What is being asked> Word for word, restate the lines of the listing below from the line with "have adequate information?" through the line with "figure represents the", and do not include the pictures.

⟨

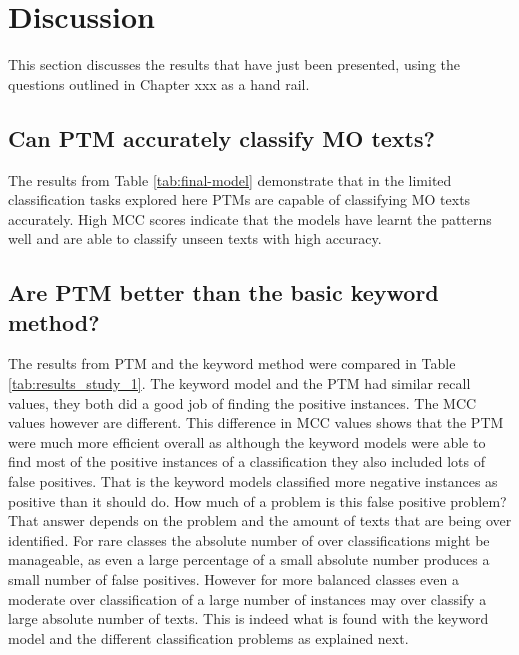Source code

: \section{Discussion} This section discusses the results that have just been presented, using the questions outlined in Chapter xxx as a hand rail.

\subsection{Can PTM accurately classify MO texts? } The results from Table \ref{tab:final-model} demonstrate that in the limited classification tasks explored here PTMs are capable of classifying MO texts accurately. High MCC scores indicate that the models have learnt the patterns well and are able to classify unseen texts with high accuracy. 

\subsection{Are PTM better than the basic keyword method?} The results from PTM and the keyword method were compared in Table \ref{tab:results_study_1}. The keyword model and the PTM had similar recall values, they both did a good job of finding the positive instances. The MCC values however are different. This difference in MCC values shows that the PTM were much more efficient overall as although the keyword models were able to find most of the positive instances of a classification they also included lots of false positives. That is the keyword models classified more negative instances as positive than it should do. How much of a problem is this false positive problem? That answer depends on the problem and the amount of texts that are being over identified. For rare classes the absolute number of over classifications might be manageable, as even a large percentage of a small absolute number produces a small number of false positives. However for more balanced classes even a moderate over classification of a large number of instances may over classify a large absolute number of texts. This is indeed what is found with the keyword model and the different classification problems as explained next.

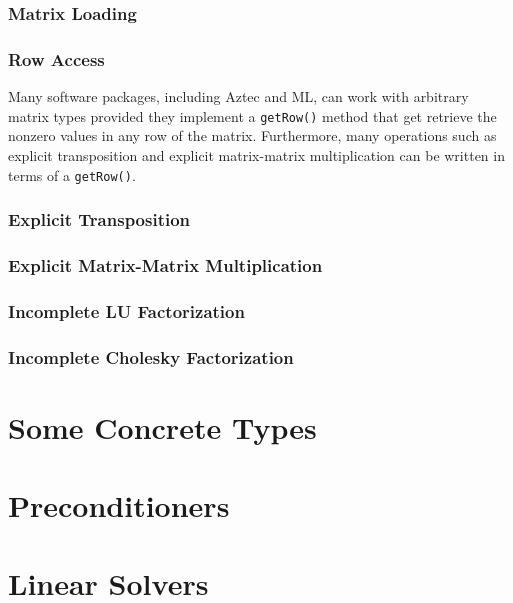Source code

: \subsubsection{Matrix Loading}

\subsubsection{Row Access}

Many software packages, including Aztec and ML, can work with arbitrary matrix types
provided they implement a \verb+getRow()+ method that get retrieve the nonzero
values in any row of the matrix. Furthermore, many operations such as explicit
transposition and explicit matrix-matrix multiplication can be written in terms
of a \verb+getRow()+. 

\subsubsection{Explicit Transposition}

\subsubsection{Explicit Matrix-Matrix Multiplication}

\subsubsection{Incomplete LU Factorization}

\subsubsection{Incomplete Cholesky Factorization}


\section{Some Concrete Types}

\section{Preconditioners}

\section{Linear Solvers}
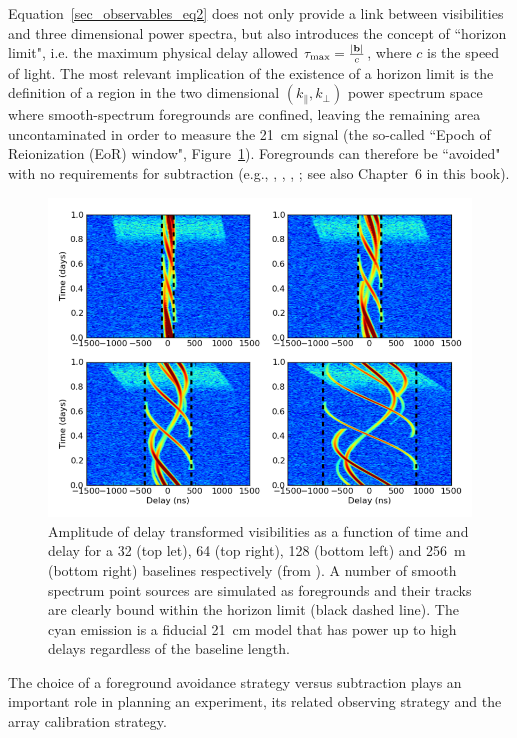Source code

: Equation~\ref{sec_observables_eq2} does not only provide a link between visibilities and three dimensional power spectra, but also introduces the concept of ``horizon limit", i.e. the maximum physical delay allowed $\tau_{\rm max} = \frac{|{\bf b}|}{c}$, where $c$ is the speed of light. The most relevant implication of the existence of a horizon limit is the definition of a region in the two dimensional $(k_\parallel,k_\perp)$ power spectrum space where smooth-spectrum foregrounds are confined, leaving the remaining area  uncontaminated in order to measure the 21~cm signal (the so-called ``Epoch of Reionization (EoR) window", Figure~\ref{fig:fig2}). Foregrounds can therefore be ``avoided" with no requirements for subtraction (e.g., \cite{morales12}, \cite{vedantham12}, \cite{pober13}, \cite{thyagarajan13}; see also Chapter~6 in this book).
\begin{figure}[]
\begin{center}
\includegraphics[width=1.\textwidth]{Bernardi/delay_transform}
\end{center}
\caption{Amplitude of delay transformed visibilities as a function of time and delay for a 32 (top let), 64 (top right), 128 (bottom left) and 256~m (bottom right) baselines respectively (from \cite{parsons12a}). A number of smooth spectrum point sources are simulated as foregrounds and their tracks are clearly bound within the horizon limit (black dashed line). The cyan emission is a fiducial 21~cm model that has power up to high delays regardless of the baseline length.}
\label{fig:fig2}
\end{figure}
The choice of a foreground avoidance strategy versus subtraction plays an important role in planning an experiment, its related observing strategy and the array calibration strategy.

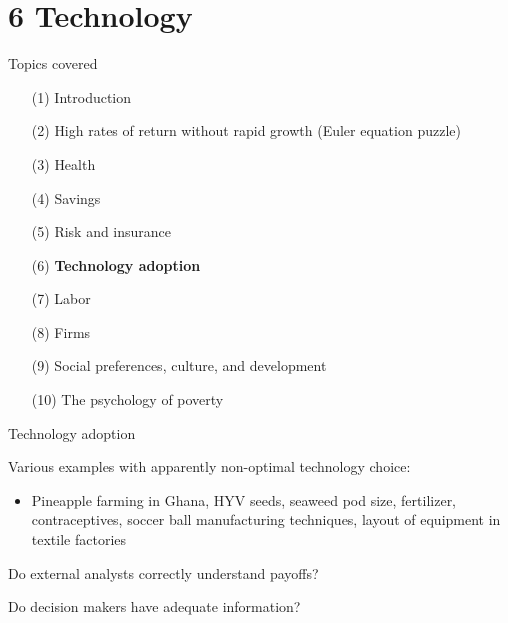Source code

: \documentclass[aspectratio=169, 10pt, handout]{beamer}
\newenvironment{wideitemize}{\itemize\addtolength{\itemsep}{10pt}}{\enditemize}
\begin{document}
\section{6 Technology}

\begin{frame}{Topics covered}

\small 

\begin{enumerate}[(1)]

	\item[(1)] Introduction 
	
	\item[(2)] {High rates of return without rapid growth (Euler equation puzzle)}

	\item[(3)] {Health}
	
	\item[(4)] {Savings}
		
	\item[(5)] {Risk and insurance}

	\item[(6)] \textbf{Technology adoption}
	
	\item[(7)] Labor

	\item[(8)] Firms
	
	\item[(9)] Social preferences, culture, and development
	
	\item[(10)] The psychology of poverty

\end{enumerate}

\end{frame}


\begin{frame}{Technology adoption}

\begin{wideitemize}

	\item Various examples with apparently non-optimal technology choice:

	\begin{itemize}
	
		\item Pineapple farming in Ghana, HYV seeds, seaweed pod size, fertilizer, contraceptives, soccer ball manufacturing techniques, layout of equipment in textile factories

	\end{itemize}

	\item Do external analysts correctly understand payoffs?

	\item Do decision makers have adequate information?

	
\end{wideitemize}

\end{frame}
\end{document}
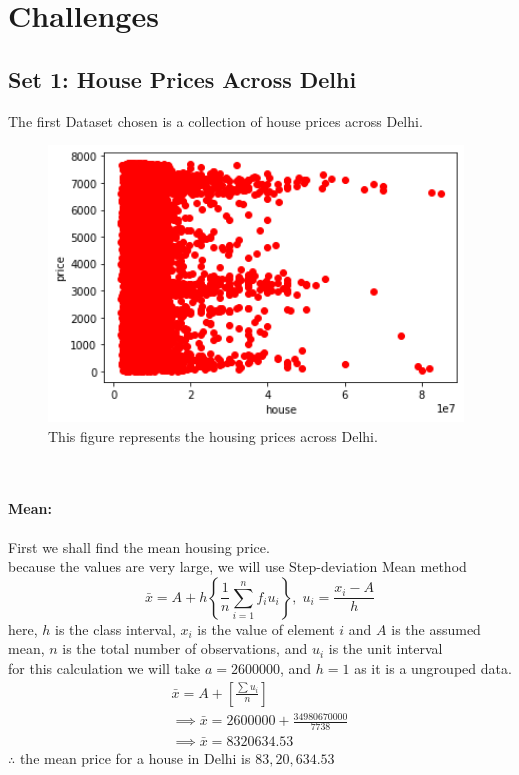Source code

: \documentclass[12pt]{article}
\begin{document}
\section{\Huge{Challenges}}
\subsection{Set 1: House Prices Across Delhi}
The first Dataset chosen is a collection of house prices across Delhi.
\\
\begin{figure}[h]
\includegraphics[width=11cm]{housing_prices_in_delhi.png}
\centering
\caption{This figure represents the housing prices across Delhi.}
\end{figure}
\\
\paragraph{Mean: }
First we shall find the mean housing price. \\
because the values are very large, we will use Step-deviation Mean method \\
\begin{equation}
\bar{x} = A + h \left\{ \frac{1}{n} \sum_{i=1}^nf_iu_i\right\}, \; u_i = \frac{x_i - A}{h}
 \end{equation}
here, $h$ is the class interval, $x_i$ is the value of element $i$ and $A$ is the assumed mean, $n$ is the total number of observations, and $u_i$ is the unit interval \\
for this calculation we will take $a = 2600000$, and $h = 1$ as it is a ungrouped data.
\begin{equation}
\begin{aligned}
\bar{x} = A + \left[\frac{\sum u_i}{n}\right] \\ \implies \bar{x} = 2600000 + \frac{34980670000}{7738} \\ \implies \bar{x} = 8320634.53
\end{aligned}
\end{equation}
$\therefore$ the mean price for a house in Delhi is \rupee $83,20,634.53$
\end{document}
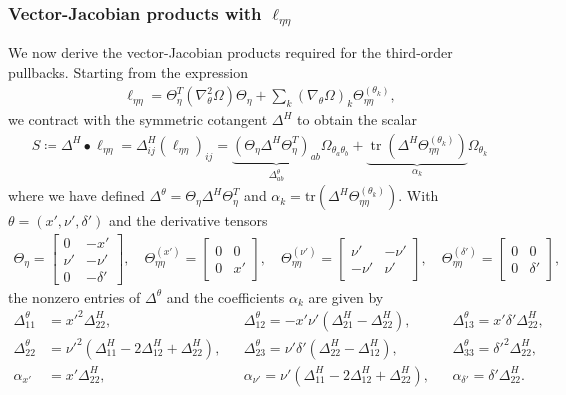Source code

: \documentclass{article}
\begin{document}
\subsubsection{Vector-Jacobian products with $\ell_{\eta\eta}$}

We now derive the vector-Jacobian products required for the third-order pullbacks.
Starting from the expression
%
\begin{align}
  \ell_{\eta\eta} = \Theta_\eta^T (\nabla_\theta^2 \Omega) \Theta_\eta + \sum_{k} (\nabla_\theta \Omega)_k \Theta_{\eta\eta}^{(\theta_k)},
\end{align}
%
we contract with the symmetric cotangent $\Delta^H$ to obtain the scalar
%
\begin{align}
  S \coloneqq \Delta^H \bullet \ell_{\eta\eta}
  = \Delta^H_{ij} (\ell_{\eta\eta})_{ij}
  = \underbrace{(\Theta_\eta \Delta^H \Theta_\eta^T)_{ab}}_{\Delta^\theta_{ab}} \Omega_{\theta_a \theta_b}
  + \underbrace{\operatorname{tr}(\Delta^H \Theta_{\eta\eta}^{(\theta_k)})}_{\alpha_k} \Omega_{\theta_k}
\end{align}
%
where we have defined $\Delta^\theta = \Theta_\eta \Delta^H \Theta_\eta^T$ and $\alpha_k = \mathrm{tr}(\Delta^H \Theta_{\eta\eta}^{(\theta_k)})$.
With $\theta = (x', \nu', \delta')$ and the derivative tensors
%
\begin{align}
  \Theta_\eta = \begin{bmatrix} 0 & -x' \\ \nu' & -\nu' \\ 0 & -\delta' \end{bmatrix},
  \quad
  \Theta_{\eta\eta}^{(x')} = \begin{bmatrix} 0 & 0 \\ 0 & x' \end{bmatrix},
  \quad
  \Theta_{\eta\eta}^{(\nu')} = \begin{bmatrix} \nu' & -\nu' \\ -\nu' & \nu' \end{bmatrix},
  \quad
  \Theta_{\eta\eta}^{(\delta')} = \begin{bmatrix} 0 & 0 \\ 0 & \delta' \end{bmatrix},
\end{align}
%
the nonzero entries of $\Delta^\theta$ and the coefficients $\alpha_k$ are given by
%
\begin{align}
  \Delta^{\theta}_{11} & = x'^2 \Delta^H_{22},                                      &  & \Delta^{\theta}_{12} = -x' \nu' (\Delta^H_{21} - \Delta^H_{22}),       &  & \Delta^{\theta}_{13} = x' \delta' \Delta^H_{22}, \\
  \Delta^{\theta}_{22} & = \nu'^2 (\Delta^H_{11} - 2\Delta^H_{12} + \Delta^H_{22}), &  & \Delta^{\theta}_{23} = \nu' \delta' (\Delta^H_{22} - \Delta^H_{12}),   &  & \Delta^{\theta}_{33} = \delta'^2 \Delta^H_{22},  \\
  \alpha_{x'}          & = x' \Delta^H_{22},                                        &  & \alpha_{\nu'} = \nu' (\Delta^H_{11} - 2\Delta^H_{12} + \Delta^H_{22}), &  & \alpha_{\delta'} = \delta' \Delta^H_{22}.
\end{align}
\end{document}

⟩

Answer to the problem>
	\item Do decision makers have adequate information?

	
\end{wideitemize}

\end{frame}
\end{document}
Source code

: \documentclass[12pt]{article}
\begin{document}
\section{\Huge{Challenges}}
\subsection{Set 1: House Prices Across Delhi}
The first Dataset chosen is a collection of house prices across Delhi.
\\
\begin{figure}[h]
\includegraphics[width=11cm]{housing_prices_in_delhi.png}
\centering
\caption{This figure represents the housing prices across Delhi.}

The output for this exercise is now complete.